Exercise description: Express the listing between the lines holding "Can you recover" and "dist [-0.010056, -0.005056]", inclusive, as a two-column CSV with the headers input and output. Each row pairs one piece of text with its answer, with both fields quoted and line breaks replaced by spaces.

Listed entries:
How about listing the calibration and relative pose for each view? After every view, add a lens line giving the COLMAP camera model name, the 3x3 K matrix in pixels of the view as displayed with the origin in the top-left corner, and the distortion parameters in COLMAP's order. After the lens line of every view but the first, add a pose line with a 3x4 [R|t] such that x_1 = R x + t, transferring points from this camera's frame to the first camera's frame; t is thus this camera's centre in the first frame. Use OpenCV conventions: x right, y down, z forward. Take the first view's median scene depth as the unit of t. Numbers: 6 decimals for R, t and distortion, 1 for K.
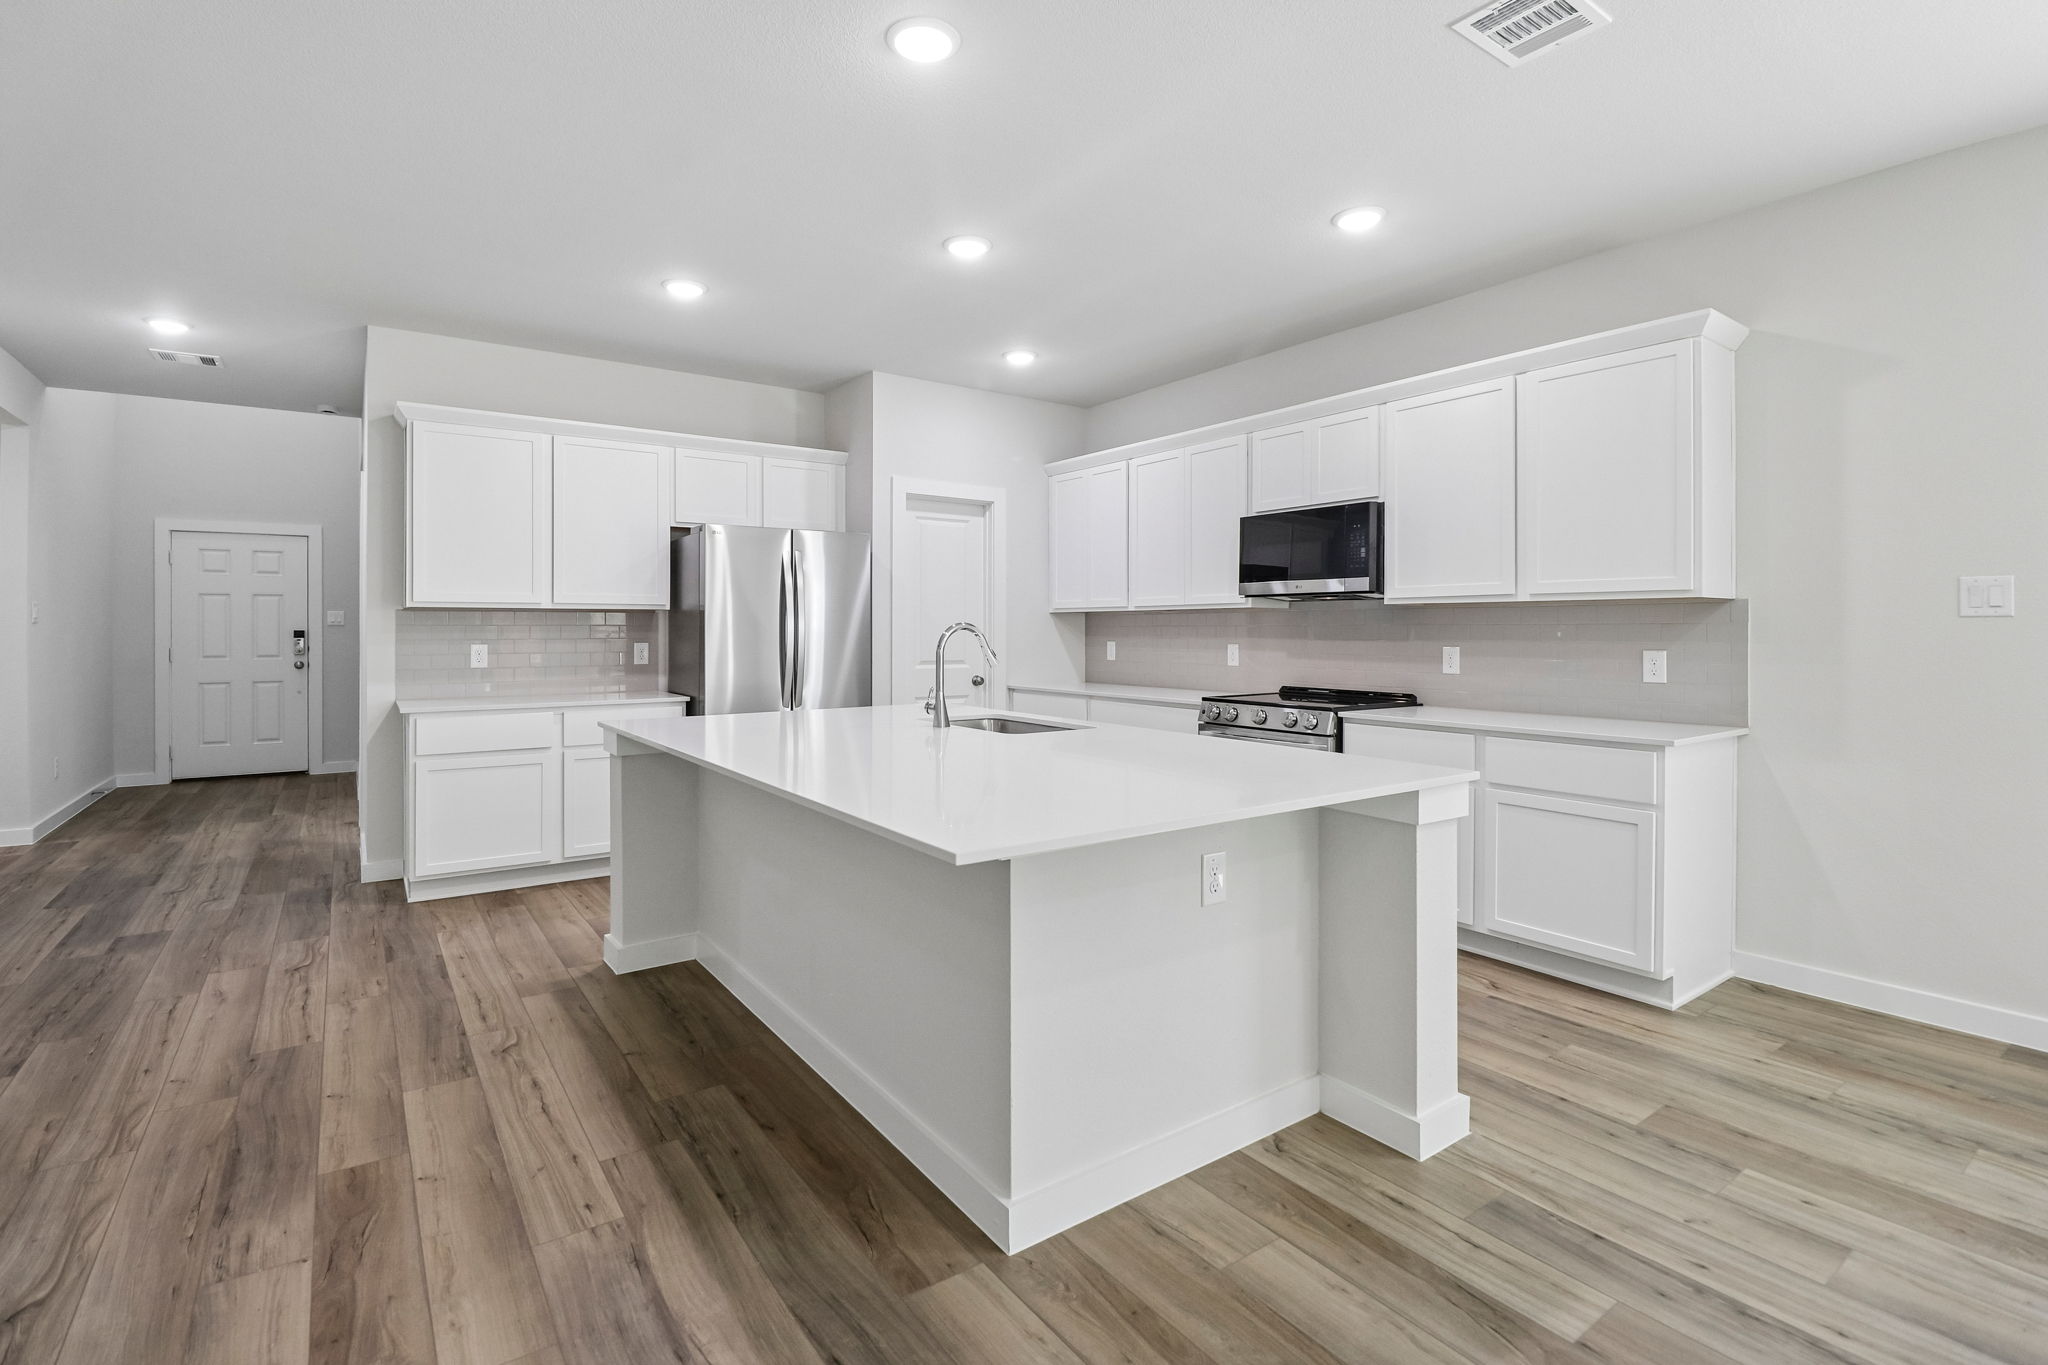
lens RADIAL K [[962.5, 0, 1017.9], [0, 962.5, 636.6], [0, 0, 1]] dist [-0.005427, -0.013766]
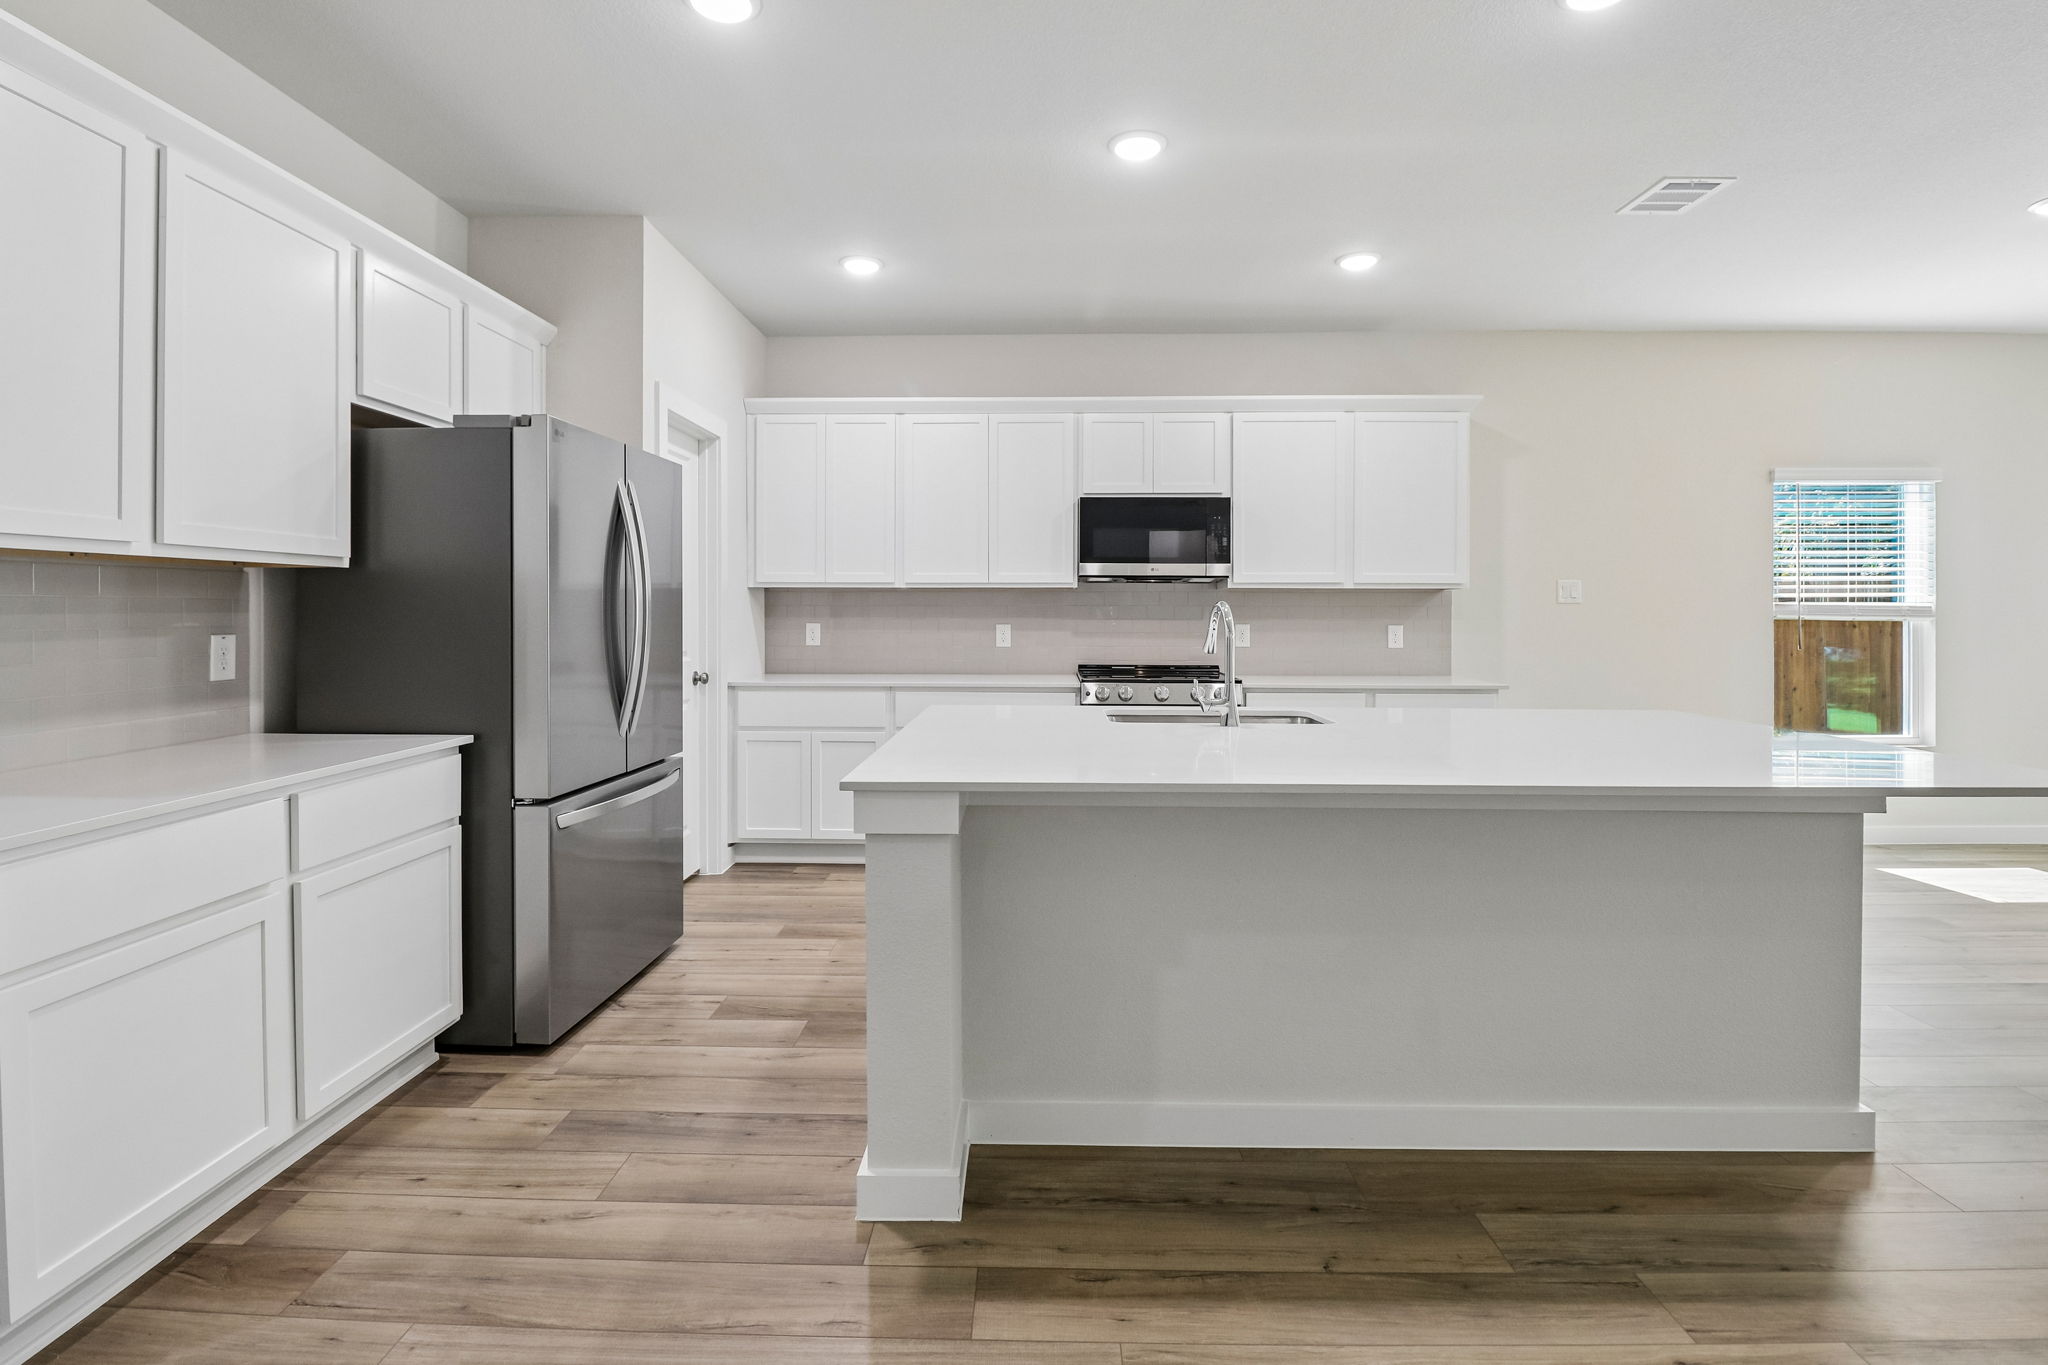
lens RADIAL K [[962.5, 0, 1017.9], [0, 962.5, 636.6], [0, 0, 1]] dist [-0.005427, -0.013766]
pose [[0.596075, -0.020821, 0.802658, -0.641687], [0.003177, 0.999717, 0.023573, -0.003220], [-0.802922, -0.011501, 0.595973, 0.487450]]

---

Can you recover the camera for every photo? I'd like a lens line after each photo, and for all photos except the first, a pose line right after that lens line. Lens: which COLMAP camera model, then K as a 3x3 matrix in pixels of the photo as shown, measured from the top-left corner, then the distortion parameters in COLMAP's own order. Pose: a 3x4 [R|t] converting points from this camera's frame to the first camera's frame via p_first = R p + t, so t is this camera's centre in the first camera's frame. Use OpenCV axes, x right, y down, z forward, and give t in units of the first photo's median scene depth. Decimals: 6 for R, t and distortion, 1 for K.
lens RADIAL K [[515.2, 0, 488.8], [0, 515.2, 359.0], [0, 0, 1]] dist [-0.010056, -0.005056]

Task solution:
input,output
"Can you recover the camera for every photo? I'd like a lens line after each photo, and for all photos except the first, a pose line right after that lens line. Lens: which COLMAP camera model, then K as a 3x3 matrix in pixels of the photo as shown, measured from the top-left corner, then the distortion parameters in COLMAP's own order. Pose: a 3x4 [R|t] converting points from this camera's frame to the first camera's frame via p_first = R p + t, so t is this camera's centre in the first camera's frame. Use OpenCV axes, x right, y down, z forward, and give t in units of the first photo's median scene depth. Decimals: 6 for R, t and distortion, 1 for K.","lens RADIAL K [[515.2, 0, 488.8], [0, 515.2, 359.0], [0, 0, 1]] dist [-0.010056, -0.005056]"